DATASET RECORDS:
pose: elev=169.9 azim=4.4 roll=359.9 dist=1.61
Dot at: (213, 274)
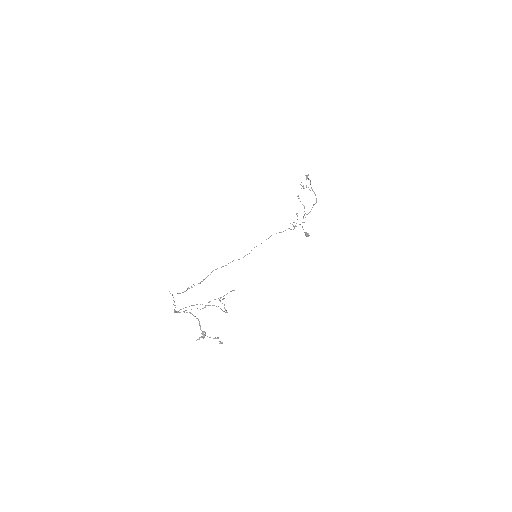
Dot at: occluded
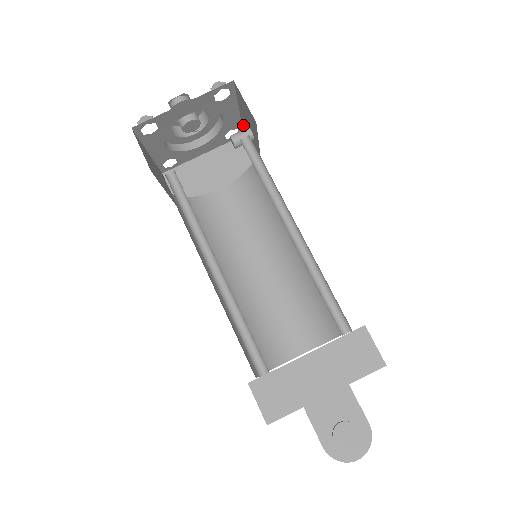
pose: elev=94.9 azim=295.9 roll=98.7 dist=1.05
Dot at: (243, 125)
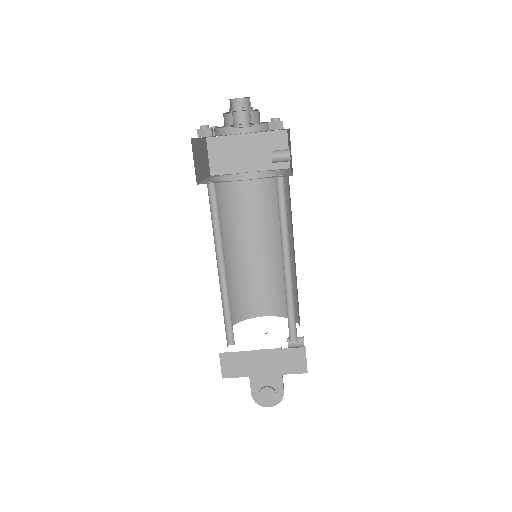
Dot at: occluded
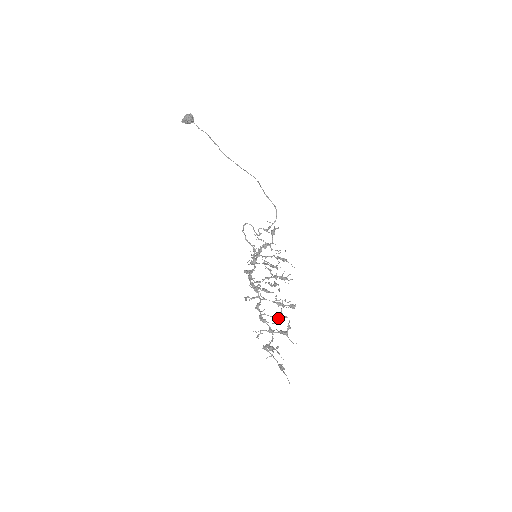
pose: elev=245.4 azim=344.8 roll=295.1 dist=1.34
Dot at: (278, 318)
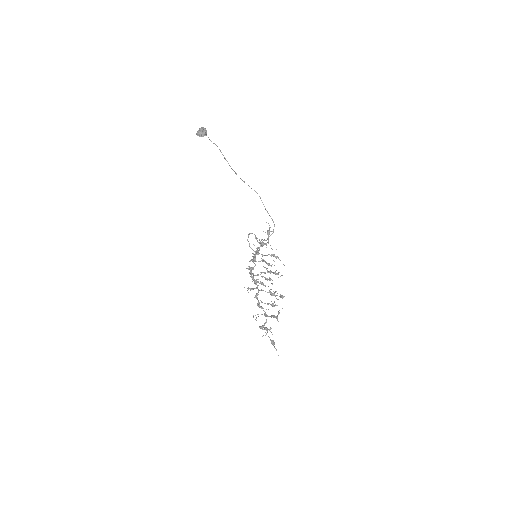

STATED EXERCISE:
Please rewrite all the records above with "dist" changed to "distance" and nothing else altered. Leave the pictures out.

SOLUTION TO THIS TASK:
pose: elev=169.9 azim=4.4 roll=359.9 distance=1.61
Dot at: (213, 274)
Dot at: occluded
pose: elev=94.9 azim=295.9 roll=98.7 distance=1.05
Dot at: (243, 125)
Dot at: occluded
pose: elev=245.4 azim=344.8 roll=295.1 distance=1.34
Dot at: (278, 318)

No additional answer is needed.